Lincoln Teo, chief operating officer of DP Info, said that the shift towards SMEs' shorter payment cycles has been consistent for several quarters.

"A faster payment velocity has become the 'new normal' for SMEs. We are seeing fewer examples where a purchasing company leverages favourable trade credit terms and uses them to improve their cash flow position at the expense of their creditor."

Singapore SMEs are not allowing their clients to obtain easy credit terms from them, as the cost of providing this funding is compressing their margins, said Mr Teo, who added that SMEs are employing three specific strategies which are leading to the faster payment of debts.

The first, said Mr Teo, is that SMEs have tightened their trade credit terms by requiring larger down payments or stipulating shorter periods of credit terms.

This behaviour has a knock-on effect on other SMEs - when a creditor company tightens its terms, then the debtor company must do like likewise with its customers or face a cash flow shortfall, he said.
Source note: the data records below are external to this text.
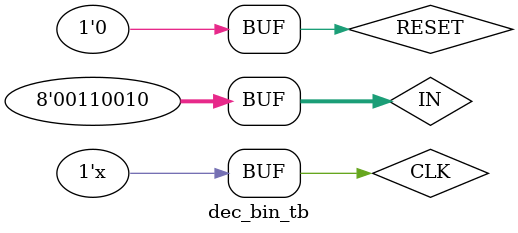
<source format=v>
module dec_bin_tb

#(parameter no_of_bits = 8,

parameter time_period = 20)(

);

wire [(no_of_bits/2) - 1 :0] COUNTER;

wire [(no_of_bits) - 1 : 0] BIN;

reg CLK, RESET;

reg [7:0] IN;

dec_bin db1 (.counter(COUNTER), .bin(BIN), .clk(CLK), .reset(RESET), .in(IN));

initial

begin

CLK = 1'b0;

RESET = 1'b0;

#time_period RESET = 1'b1;

IN = 50;

#time_period RESET = 1'b0;

#580 RESET = 1'b1;

#time_period RESET = 1'b0;

end

always

#time_period CLK = ~CLK;

endmodule

</source>
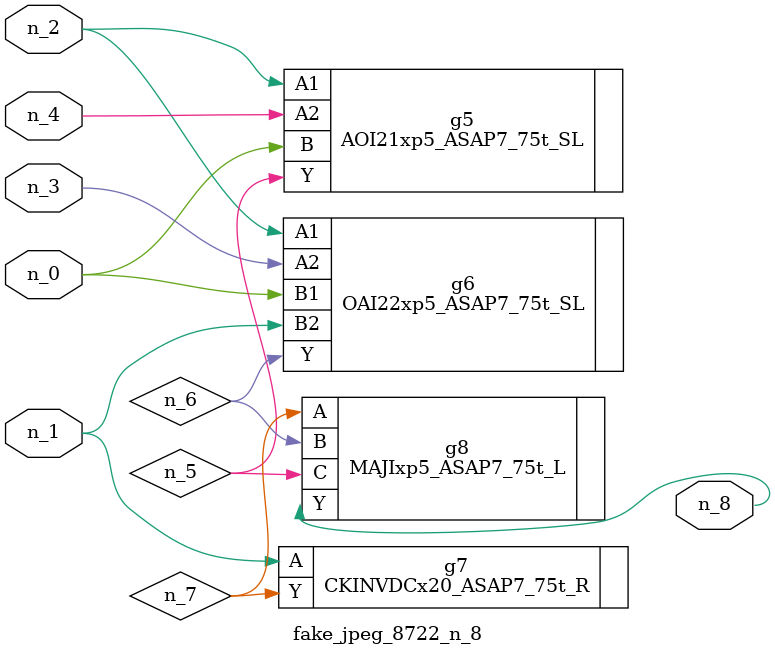
<source format=v>
module fake_jpeg_8722_n_8 (n_3, n_2, n_1, n_0, n_4, n_8);

input n_3;
input n_2;
input n_1;
input n_0;
input n_4;

output n_8;

wire n_6;
wire n_5;
wire n_7;

AOI21xp5_ASAP7_75t_SL g5 ( 
.A1(n_2),
.A2(n_4),
.B(n_0),
.Y(n_5)
);

OAI22xp5_ASAP7_75t_SL g6 ( 
.A1(n_2),
.A2(n_3),
.B1(n_0),
.B2(n_1),
.Y(n_6)
);

CKINVDCx20_ASAP7_75t_R g7 ( 
.A(n_1),
.Y(n_7)
);

MAJIxp5_ASAP7_75t_L g8 ( 
.A(n_7),
.B(n_6),
.C(n_5),
.Y(n_8)
);


endmodule
</source>
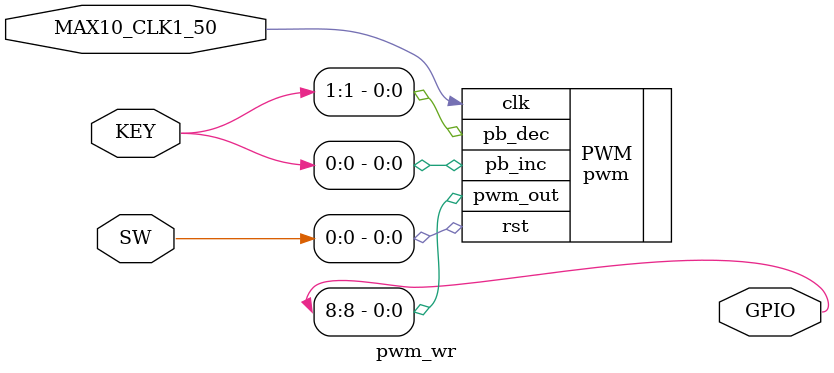
<source format=v>
module pwm_wr (
	input [1:0] KEY,
	input MAX10_CLK1_50,
	input [9:0] SW,
	output [35:0] GPIO
);

pwm PWM (.pb_inc(KEY[0]),.pb_dec(KEY[1]),.clk(MAX10_CLK1_50),.rst(SW[0]),.pwm_out(GPIO[8]));

endmodule
</source>
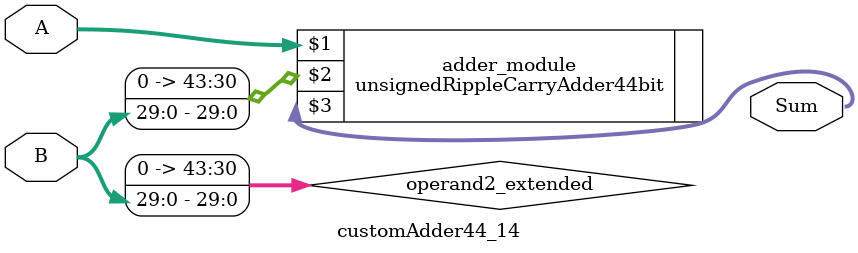
<source format=v>
module customAdder44_14(
                        input [43 : 0] A,
                        input [29 : 0] B,
                        
                        output [44 : 0] Sum
                );

        wire [43 : 0] operand2_extended;
        
        assign operand2_extended =  {14'b0, B};
        
        unsignedRippleCarryAdder44bit adder_module(
            A,
            operand2_extended,
            Sum
        );
        
        endmodule
        
</source>
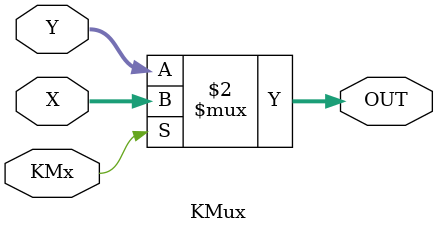
<source format=v>
module KMux (X,Y,KMx, OUT);

	input [15:0] X, Y;
	input KMx;
	output reg [15:0] OUT;


	always @ (X or Y or KMx)
	begin
	OUT = KMx ? X : Y; //Si Kmx = 0 -> OUT = X
	end

endmodule


</source>
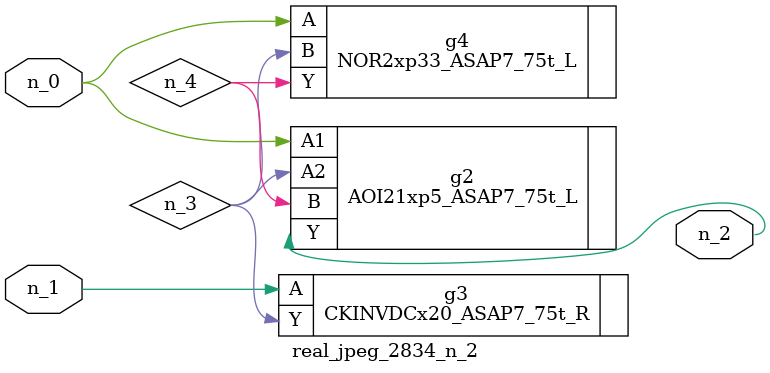
<source format=v>
module real_jpeg_2834_n_2 (n_1, n_0, n_2);

input n_1;
input n_0;

output n_2;

wire n_4;
wire n_3;

AOI21xp5_ASAP7_75t_L g2 ( 
.A1(n_0),
.A2(n_3),
.B(n_4),
.Y(n_2)
);

NOR2xp33_ASAP7_75t_L g4 ( 
.A(n_0),
.B(n_3),
.Y(n_4)
);

CKINVDCx20_ASAP7_75t_R g3 ( 
.A(n_1),
.Y(n_3)
);


endmodule
</source>
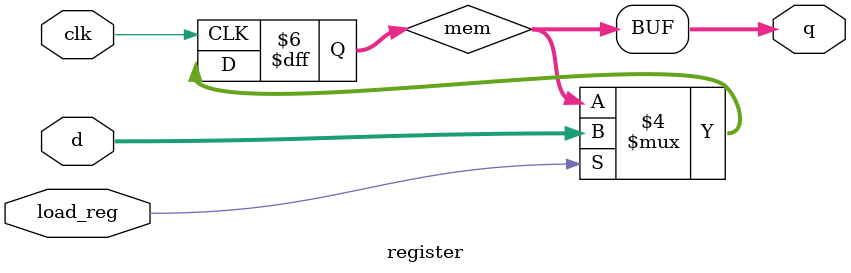
<source format=v>
module register #(parameter SIZE = 8) (
    input clk,
    input load_reg,
    input [SIZE-1:0] d,
    output [SIZE-1:0] q
);

    reg [SIZE-1:0] mem;

    assign q = mem;

    initial begin
        mem <= 0;
    end

    always @ (posedge clk) begin
        if (load_reg) begin
            mem <= d;
        end else begin
            mem <= mem;
        end
    end

endmodule 
</source>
SMEs are also making more credit checks to ensure that they do not end up with a business partner with poor financial background and this has heightened the level of vigilance has become necessary in the face of increasing bad and doubtful debts. This measure has helped drive the DTC average down.

The third is that DP SME Commercial Credit Bureau has observed more SMEs coming forward to share their payment intelligence with other SMEs.

That way, if one company has a debtor that starts to show signs of financial stress, then all member SMEs can be alerted to it and take steps to prevent a default, Mr Teo said.